Cost per click on Facebook and Google ads dominate the digital marketing landscape. With tracking technology you only pay for ad spend once you’ve converted a customer.
Facebook and Google ads dominate the digital marketing landscape. Paying in clicks can entirely consume your marketing budget, especially when trying to reach new audiences. On the other hand driving the right traffic to your website and converting it to paying customers is a science in itself. Customers are now more connected and empowered than ever. In the new world sales and marketing only get you so far. Partnerships are an emerging growth strategy that are possible through pixel tracking and cookies can.
Tracking pixels are useful for tracking user behavior, site conversions, acquiring data for online marketing, web analysis and email marketing. They’re also useful for driving sales as sales can be attributed with this technology to individual customers, therefore you only pay once a sale has been generated. So how do you enable tracking technology? Platforms such as Impact Radius, Partnerize, Pepperjam and Rakuten offer tracking software as a service to enable modern referral-based partnerships. These partnerships can be strategic B2B partnerships, social influencers, publishers (for example purchasing tenancy on websites or eDM placements) or affiliate partners such as coupon or comparison sites. Pixel tracking can be done in different ways to set up attribution for all of these different types of partnerships – the possibilities aren’t limited with this technology.
Pixel tracking works through tracking links. Links are placed behind a button or image online. When they’re clicked by a customer, a pixel fires and a cookie drops onto their browser. It doesn’t matter if they make a purchase on that day or weeks later, the sale can still be tracked and attributed.
Example attribution model
Pixel tracking driving traffic through publisher sites can be complex with mature partnerships. Below is an example of tracking links in action on the Rakuten marketplace. Net-a-Porter is partnering with Rakuten to drive their sales. This is a mature partnership program and the Rakuten eCommerce platform is sophisticated.
Rakuten marketplace
Net-a-Porter are both advertising on the Rakuten marketplace and tracking their sales through Rakuten’s pixel tracking capabilities. In the above screenshot there are many strategies in play.

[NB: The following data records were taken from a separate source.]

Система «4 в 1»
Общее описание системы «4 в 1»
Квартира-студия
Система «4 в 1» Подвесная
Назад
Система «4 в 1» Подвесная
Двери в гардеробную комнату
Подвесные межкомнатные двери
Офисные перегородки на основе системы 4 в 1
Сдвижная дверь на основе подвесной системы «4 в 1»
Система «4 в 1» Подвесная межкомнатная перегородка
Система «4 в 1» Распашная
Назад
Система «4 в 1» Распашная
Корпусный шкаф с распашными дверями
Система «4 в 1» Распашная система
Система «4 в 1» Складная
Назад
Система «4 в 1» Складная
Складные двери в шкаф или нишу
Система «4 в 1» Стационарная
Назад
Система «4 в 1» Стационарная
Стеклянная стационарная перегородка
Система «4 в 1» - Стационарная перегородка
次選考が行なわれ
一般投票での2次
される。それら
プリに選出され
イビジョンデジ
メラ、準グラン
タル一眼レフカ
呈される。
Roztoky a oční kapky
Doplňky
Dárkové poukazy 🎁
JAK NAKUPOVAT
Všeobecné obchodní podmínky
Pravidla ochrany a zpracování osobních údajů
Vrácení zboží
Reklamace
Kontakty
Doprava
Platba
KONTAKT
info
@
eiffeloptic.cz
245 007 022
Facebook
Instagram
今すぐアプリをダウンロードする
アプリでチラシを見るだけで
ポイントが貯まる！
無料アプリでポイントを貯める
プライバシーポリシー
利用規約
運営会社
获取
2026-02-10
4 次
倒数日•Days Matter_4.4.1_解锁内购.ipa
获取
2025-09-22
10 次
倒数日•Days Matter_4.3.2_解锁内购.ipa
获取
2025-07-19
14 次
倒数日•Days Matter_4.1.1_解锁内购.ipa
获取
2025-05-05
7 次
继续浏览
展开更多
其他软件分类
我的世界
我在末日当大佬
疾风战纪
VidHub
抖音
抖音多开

Rakuten has their own marketplace supply of brands and they run their own referral program to build their demand – their customer base. This is an interesting example as Net-a-porter are a marketplace themselves, however are advertising on the Rakuten marketplace which they’d be paying for through a cost per acquisition partnership. This is an example of horizontal marketing – although Net-a-Porter are their own marketplace they are partnering with Rakuten to widen their audience to Rakuten’s.
It’s possible to achieve traffic in the 1000’s through online platforms that have tracking and campaign optimization capabilities. Achieving scale doesn’t happen overnight, however data indicates that it’s best to keep publishing partners to a select handful in order to achieve the best sales.
So who should you partner with? This depends on the audience that you’re trying to reach and your brand positioning. We took a look at the top performing affiliate and publisher sites for Australian brands right now:
Examples of affiliate and publisher sites
- Honey: A browser extension that’s activated on eCommerce sites. Its’ technology is making waves in eCommerce and businesses sales strategies. Once the extension is installed, users click on it to access all coupon codes available to shop with on any site.
- Qantas: The Qantas online mall seeks premium brands to partner with. This is a website with a well qualified Australian audience.
- Shopback: A Singapore-based e-commerce business that entered the Australian market in 2018 and now claims 8 million users. They have a similar audience to other cashback sites. As well as a website they offer subscribers a mobile app to enhance their shopping experience.
- StudentBeans: A UK student discount platform which launched in Australia in 2018. If you’re wanting to access the student market, partnering with student sites should be considered.
- Dealmoon: The Asian market in Australia is significant. Using publishers who have a pre-existing Asian audience such as Dealmoon can assist you to tap in.
- Cashrewards: Shopback’s biggest competitor in Australia. This cashback site ranked #41 in Deloitte’s Tech Fast 50 this year.